The documentation says the variance of the link function so I thought it
was the prediction variance.

I am implementing univariate filtering in Julia and I am using both KFAS
and dlm (but since are both gpl I can't look at the code to see what is
going on.

I suggestion: in many applications is useful to have the variance
covariance of the prediction. It should be easy enough to make kfs returns
F the matrix and not only the diagonal.

I am closing this.
On Fri, 11 Dec 2015 at 19:37, Jouni Helske [email protected] wrote:

The variable V_mu is not the variance of observation y_t but the variance
of mean i.e. in Gaussian case Var(Z_t alpha_t | Y) so there is no bug.
But to be honest the documentation is bit poor in KFS regarding that, I
have to rewrite it better.

Instead of manipulating the model after running SSModel, you can just add
NAs to observations when constructing it via SSModel:

model_kfas_pred <- SSModel(c(Y, rep(NA, 12)) ~ -1 + SSMcustom(Z = Z,
T = T, R = R, Q = Q, a1 = a1, P1 = P1), H = H)

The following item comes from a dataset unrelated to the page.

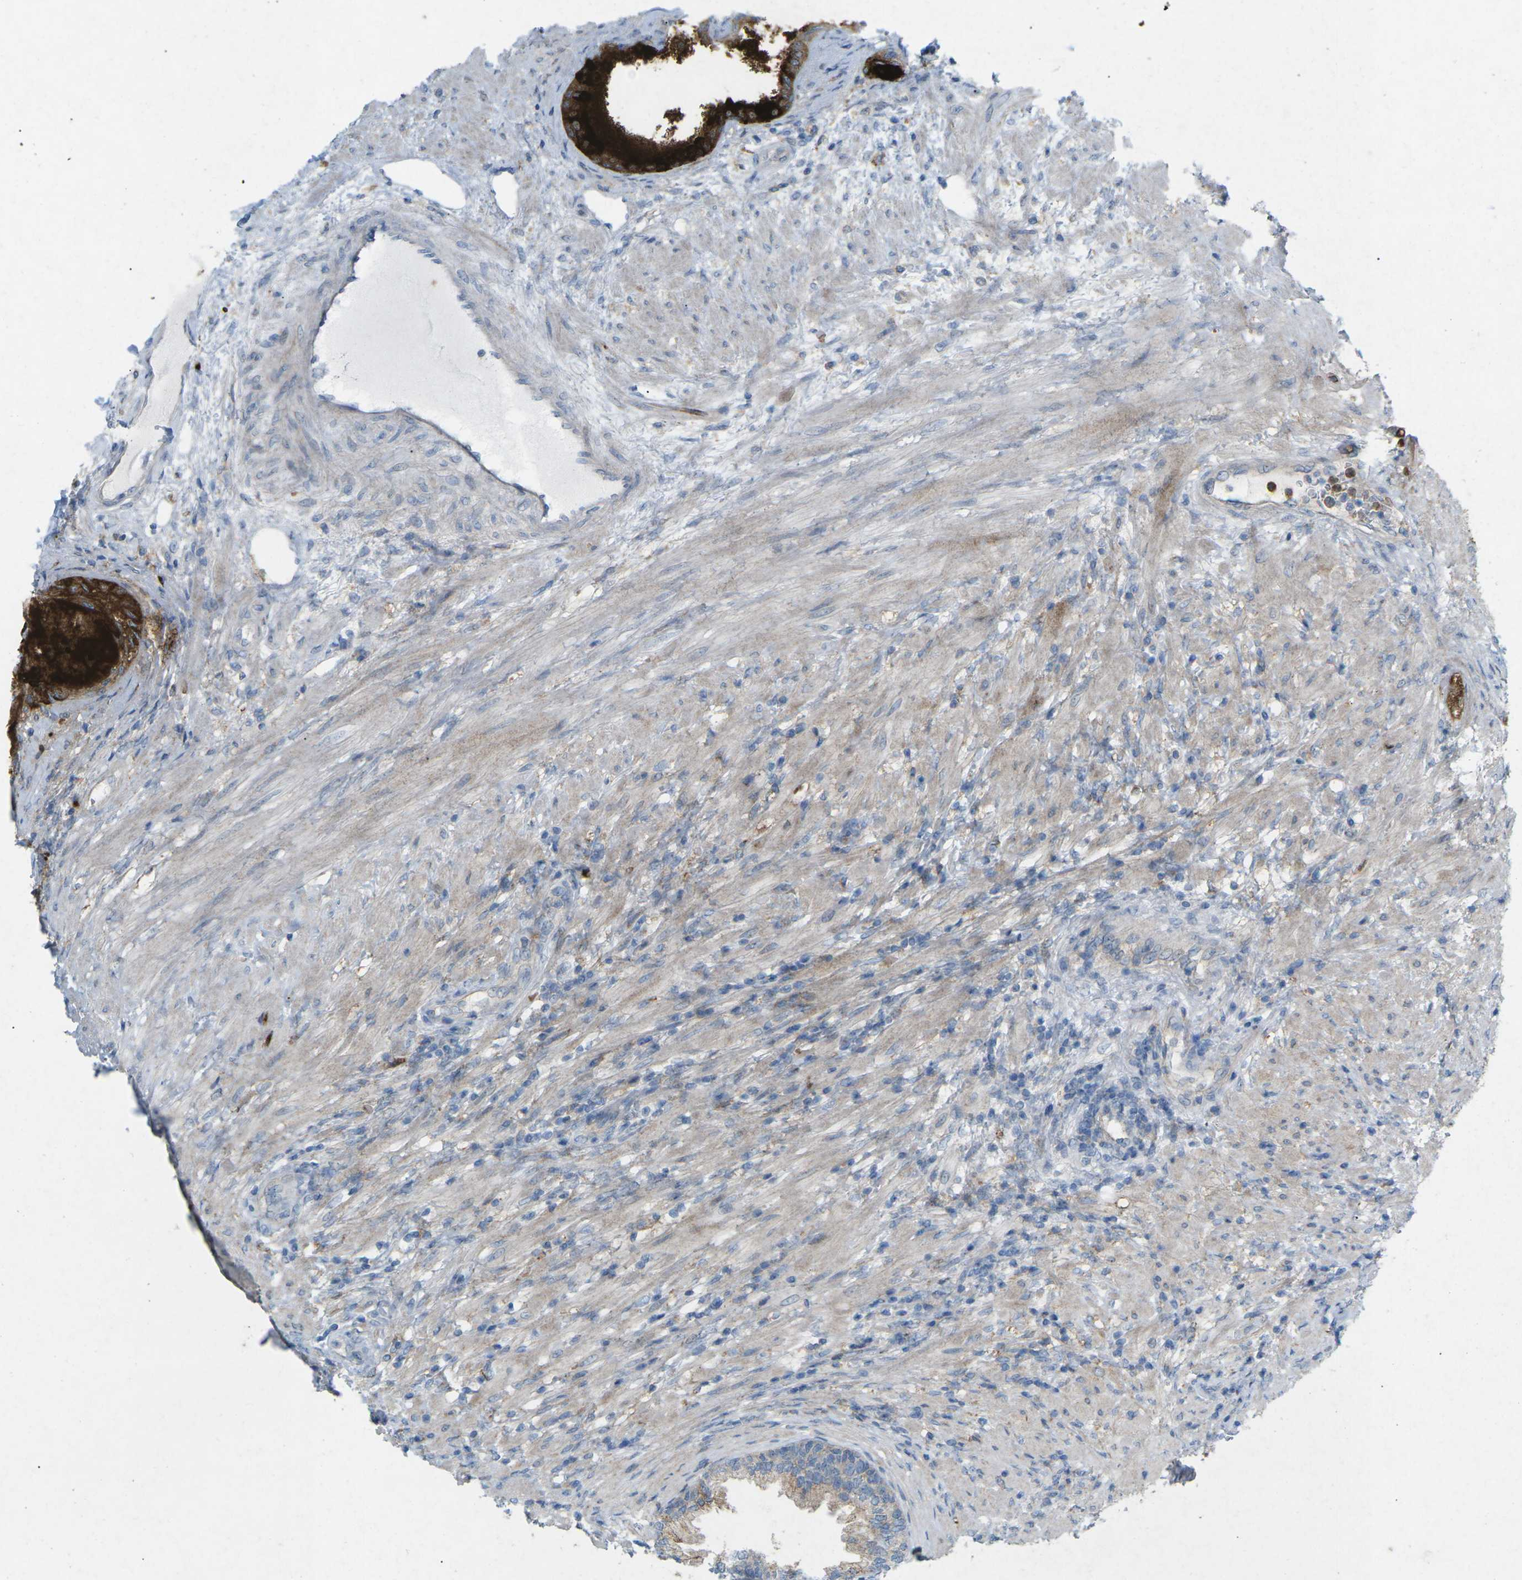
{"staining": {"intensity": "strong", "quantity": "25%-75%", "location": "cytoplasmic/membranous"}, "tissue": "prostate", "cell_type": "Glandular cells", "image_type": "normal", "snomed": [{"axis": "morphology", "description": "Normal tissue, NOS"}, {"axis": "topography", "description": "Prostate"}], "caption": "Strong cytoplasmic/membranous staining is present in about 25%-75% of glandular cells in normal prostate. The protein is stained brown, and the nuclei are stained in blue (DAB (3,3'-diaminobenzidine) IHC with brightfield microscopy, high magnification).", "gene": "STK11", "patient": {"sex": "male", "age": 76}}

out <- KFS(model_kfas_pred)
c(out$V_mu) + H

But based on your code (dlmForecast) it looks like you are trying to make
make predictions, so you don't actually need smoothed variances. You can
get the prediction error variances from F component:

out$F[101:112]

And you can also use predict method for SSModel object (I am going to add
similar method to KFS object soon too), for example:

predict(model_kfas, n.ahead = 12, se.fit = TRUE, interval = "prediction")
Time Series:
Start = 101
End = 112
Frequency = 1
fit lwr upr se.fit
101 0.3848579 -2.704122 3.473838 1.218154
102 0.3463721 -3.160791 3.853535 1.483900
103 0.3117349 -3.500678 4.124148 1.668408
104 0.2805614 -3.762244 4.323367 1.804080
105 0.2525053 -3.967708 4.472718 1.906911
106 0.2272547 -4.131369 4.585878 1.986306
107 0.2045293 -4.263064 4.672123 2.048361
108 0.1840763 -4.369872 4.738024 2.097280
109 0.1656687 -4.457044 4.788381 2.136084
110 0.1491018 -4.528570 4.826773 2.167005
111 0.1341916 -4.587527 4.855911 2.191732
112 0.1207725 -4.636326 4.877871 2.211558


Reply to this email directly or view it on GitHub
#9 (comment).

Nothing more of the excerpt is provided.